When corporate PBMs got their start in the 1980s they generally benefited customers and retailers by leveraging mass buying power to negotiate better deals from manufacturers, said Stacy Hazelwood of Stacy’s Wellness Pharmacy.

But over the years those behind-the-scenes operators figured out how to increase their share of drug industry profits They can and often do pocket the rebates they receive from manufacturers rather than passing the saving along to customers, he asserted.

Health insurance providers—government agencies or private companies—set the price they pay to drug retailers. This is known as the reimbursement rate, and sometimes it’s lower than the pharmacy’s wholesale cost. Add in the basic expenses of operating a business such as salaries, rent, utilities and supplies, and pretty soon the local business in sinking in red ink

“The cost for me is higher than [it is for] Walgreen’s for the exact same thing,” McMinnville Drug Center’s Margaret Sutton revealed in the half-hour interview set to air Tuesday at 5:05 p.m. and again Saturday at 9:35 a.m. The program was produced as part of the weekly FOCUS conversations on McMinnville Public Radio 913-WCPI.

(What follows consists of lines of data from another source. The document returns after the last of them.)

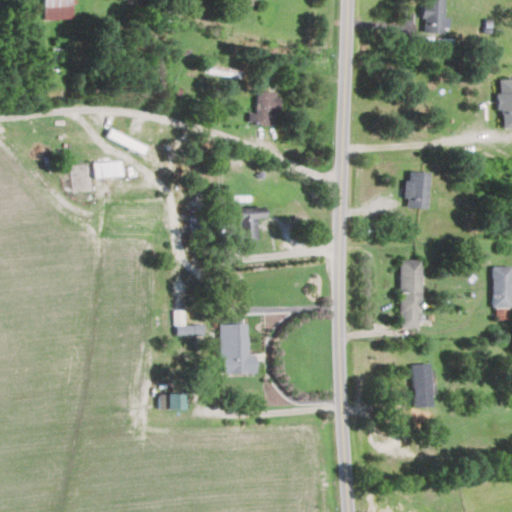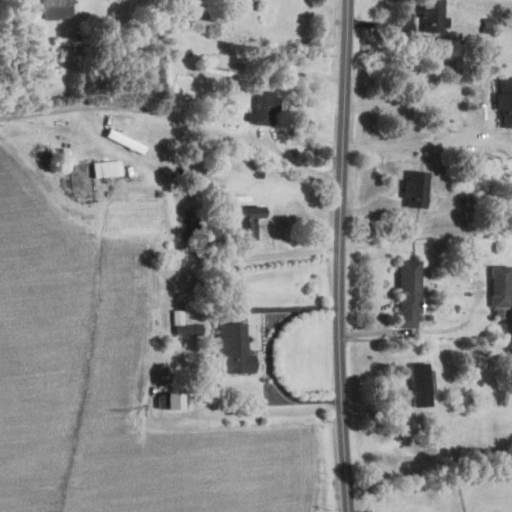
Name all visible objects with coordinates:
building: (240, 1)
building: (241, 3)
building: (56, 8)
building: (54, 9)
building: (430, 16)
building: (432, 16)
building: (263, 78)
building: (504, 100)
building: (503, 102)
building: (262, 106)
building: (263, 107)
road: (176, 120)
road: (420, 141)
building: (158, 152)
building: (155, 156)
road: (146, 173)
building: (99, 176)
building: (415, 188)
building: (413, 189)
building: (242, 222)
building: (246, 222)
road: (340, 256)
building: (500, 285)
building: (498, 287)
building: (408, 291)
building: (406, 293)
building: (233, 348)
building: (231, 349)
road: (268, 355)
building: (419, 383)
building: (417, 385)
building: (170, 399)
building: (168, 401)
road: (268, 411)
building: (384, 503)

“The reimbursement rate is different,” she stated “There’s no rhyme or reason for it.”

Sutton and the other pharmacists pleaded for “a fair playing field” where the locally owned pharmacies get the same treatment as the major chain retailers.

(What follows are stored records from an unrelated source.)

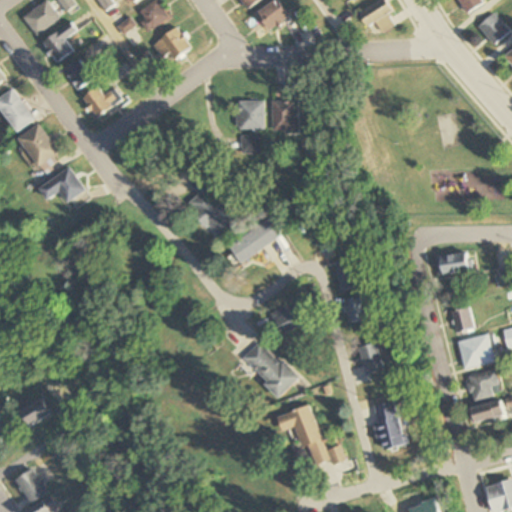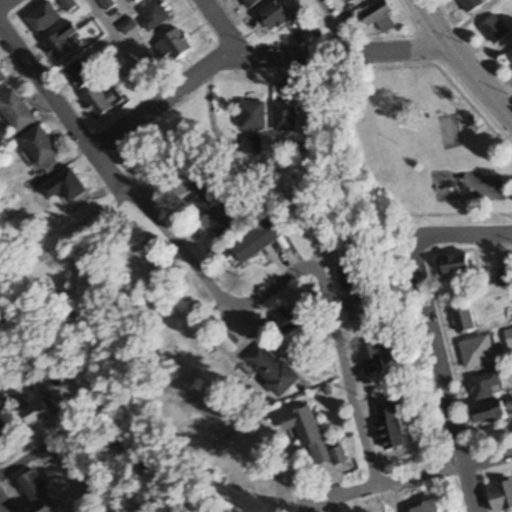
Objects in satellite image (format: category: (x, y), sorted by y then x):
building: (351, 0)
building: (135, 1)
building: (250, 3)
building: (67, 4)
building: (472, 5)
building: (275, 15)
building: (154, 16)
building: (380, 17)
building: (42, 18)
road: (336, 25)
road: (210, 27)
building: (60, 44)
building: (173, 46)
road: (123, 48)
road: (251, 54)
building: (510, 56)
road: (459, 62)
building: (79, 76)
building: (1, 77)
building: (102, 102)
building: (16, 112)
building: (252, 116)
building: (285, 117)
park: (447, 130)
building: (249, 146)
park: (431, 150)
building: (41, 151)
road: (99, 164)
building: (65, 187)
building: (212, 215)
road: (466, 233)
building: (256, 241)
building: (457, 264)
building: (352, 276)
building: (503, 277)
road: (267, 294)
building: (358, 310)
building: (288, 319)
building: (464, 320)
building: (509, 337)
building: (478, 352)
building: (373, 359)
building: (271, 370)
road: (440, 372)
road: (347, 379)
building: (485, 386)
building: (490, 412)
building: (36, 414)
building: (392, 427)
building: (3, 432)
building: (311, 437)
road: (38, 443)
road: (407, 477)
building: (32, 487)
building: (501, 497)
road: (3, 506)
building: (46, 506)
building: (428, 508)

But that is an uphill climb when the PBMs, drug producers and often the street-level retailers are integrated or consolidated with competitive clout and outsized influence over pricing.

Graves cited the contractual arrangements with manufacturers and PBMs.

“If you don’t like” the terms they present, “you don’t get to participate, and that affects our customer base and our community,” Graves insisted “You take it or leave it. There’s no negotiation.”

As market power is concentrated and moves upward in the system, a particular group of customers feels the squeeze most acutely: Military veterans depending on Tri-Care or other government programs.

“They have the least choice of any population segment I can think of,” Hazelwood observed, noting veterans are economically constrained to get their prescription drugs at the big box pharmacies.

“Those customers can try mail order drugs, but that could be complicated by shipping delays and lost orders,” Graves suggested.

“It boils down to the reimbursement rate. It’s so terrible that we couldn’t stay in business if we accepted that contract,” Hazelwood stated.

President Trump issued an executive order (EO) earlier this month ostensibly aimed at lowering drug prices. The measure directs the two main government health care providers—Medicare and Medicaid—to set reimbursement rates at levels not higher than similar drugs would cost in other advanced, industrialized countries.

Those mandated price limits could have the effect of tugging drug costs downward in customer cash payments and for private insurance, so the theory goes.

But Trump’s effort is up against the most generous lobbying power in Congress, the pharmaceutical industry, often referred to as Big Pharma. In 2023, the last year for which final figures are available, the drug makers invested some $275 million to influence the Congressmen and Senators who would be voting on any price-control legislation.

Asked if they thought the president’s action would drive down drug costs to consumers, the WCPI panelists sounded a cautious note, taking a wait and see position.